Thinking on. I realise that i have spent a large part of this term railing against my university and the binds and rules that it as an establishment body asks me to adhere to. I guess this is what happens when you pick a rebel as your inspiration. Jesus has become a somewhat watered down rebel over the past century or so in art in Western culture, bizarrely pale complexioned, often blue eyed and blonde, generally he looks a bit wet, fit but wet. The Jesus i have encountered through research including deep meditation is nothing like that milksop. I don't think my Jesus is much like Tony Blair's or Theresa May's or the awful banker turned bishop, Justin Welby, who threw in his lot with the Conservatives at the last general election aware perhaps of how tied up the Church of England is with the moneyed elite.
As I have walked the Via Dolorosa with Jesus these past few months i have found myself beside a man who took on the establishment, who spoke out against injustice, who was betrayed by Judas, who was betrayed again by Peter. I met the most celebrated women in his life, Mary his mother, and Mary Magdalen whose relationship with him is subject to debate. I met too his fearful father, not Joseph, tho' maybe Joseph, the man who married his mother but God the father. Who is this wicked character that would send his only son to suffer for the world ? Why do the strong always ask the weak to carry the load ? I think of priests buggering children, and those children silenced, carrying that rape as their crime, their sin. I think of the rich sitting on the backs of the poor.

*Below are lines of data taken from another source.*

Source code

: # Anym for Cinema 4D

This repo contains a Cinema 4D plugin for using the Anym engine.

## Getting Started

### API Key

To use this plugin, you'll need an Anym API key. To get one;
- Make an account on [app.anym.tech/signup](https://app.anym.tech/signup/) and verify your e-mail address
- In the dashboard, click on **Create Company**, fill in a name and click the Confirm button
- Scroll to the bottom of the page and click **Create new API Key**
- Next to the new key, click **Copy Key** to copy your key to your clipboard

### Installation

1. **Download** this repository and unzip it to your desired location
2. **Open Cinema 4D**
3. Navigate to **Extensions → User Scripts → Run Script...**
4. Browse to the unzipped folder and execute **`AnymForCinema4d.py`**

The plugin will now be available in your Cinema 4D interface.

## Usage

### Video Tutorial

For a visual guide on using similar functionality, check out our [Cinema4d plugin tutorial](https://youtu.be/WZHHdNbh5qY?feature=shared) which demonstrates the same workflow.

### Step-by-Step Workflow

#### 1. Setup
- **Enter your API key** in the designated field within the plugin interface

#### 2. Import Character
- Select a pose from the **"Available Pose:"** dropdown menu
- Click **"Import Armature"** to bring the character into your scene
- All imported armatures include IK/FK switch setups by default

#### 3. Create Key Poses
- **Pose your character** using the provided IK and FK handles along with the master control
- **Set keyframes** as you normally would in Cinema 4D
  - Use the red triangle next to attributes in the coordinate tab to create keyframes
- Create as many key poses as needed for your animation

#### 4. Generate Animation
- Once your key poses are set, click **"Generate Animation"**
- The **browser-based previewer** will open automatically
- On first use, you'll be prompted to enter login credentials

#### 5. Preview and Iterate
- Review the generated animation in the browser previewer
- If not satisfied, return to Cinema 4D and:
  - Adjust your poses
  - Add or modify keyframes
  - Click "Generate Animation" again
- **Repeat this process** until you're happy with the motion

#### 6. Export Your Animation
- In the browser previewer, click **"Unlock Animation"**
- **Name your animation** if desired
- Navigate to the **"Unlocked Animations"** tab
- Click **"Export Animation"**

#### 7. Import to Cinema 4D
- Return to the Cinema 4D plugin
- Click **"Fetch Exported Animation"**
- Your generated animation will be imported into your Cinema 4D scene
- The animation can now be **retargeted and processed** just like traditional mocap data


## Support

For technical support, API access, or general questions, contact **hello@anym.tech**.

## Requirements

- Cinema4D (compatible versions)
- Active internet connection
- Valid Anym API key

And i know that tho' i am not filthy rich like Branson or the Wetherspoons man, or the Tory cabinet, still my wealth, my wardrobe, my spanish strawberries, my kenyan green beans, my tea, my coffee, my so-on and so-on are the produce of someone else's underpaid labour. Is that right ? No.
I came to the end of my stations meditation on Passion Sunday. The day given to mark Jesus riding in to Jerusalem to crowds lining his way, laying palm leaves before him so it is told. They wanted him to save them but he was only a man. The reason the images of the stations of the cross began in churches was because most parishioners did not have the money to spare to go on pilgrimage to Rome or Jerusalem and so these stood in their stead. I have been to see four sets in different churches, the fourth moved me to tears and i hope to return to look at them when England is open again. Journeying with these images has allowed me to feel the passage of christ's path to the cross.
In Colm Toibin's Testament of Mary, which i wish i had a copy of, his mother gets thoroughly fed up with him. Its a reasonable maternal response to a son who is pushing his luck with the law and questioning and defying authority. Just as Jesus is depicted as being pretty fine with his suffering especially in recent years, his mother has also been made to be compliant and accepting. How convenient for the patriarchy as symbolised by God that these two take their punishment for existing so gently.
Many years ago i made a nativity scene including, obviously, a Mary figure holding her baby, Jesus. As a link between my ASU unit and my SNU unit I asked Steve, one of the 3d workshop technicians, if she and another old made-by-me ornament could be printed on the 3d printer. One of the joys of this printer is that the objects can be sized up and down. Another is the scaffolding the object needs to be printed. Mary being fairly compact needed not so much, but the two figures in a sympathetic embrace needed loads. Why do i speak of these now, except as a link between my two units ? Why ? Because the scaffolding made me think about how much we take from the earth to support that which we raise above the earth whether that be high rise buildings, space travel or a billionaire lifestyle or aspiration to that lifestyle and worship of money.
It seems to me that the bible is pretty clear that when man gets above himself and starts to live an insupportable life, God turns on man. Perhaps this is the moral of the story of Jesus. Here is a man named the son of God, as we all are sons or daughters of some kind of god i guess, if god is creation and not obliged to belong to a single faith or religion. This son of god, a man who had the courage to stand up and say "no", was prepared to die for his right to speak out. Why then are those who profess to follow him so abject in their worship of all that he seemed to abhor. Is the cross a choice we have to make ?
Here as we stand at a crossroads, i am sure now that this virus will separate further humanity into those who believe that others should suffer for their comforts and those that don't. And of those that don't, those too will also divide in two as their response to catastrophes whatever they are. differs and leads them away from each other. Easter is close now. We as Jesus must prepare to carry our cross, the choice we make will be how we move into the future, so we need to choose wisely i think.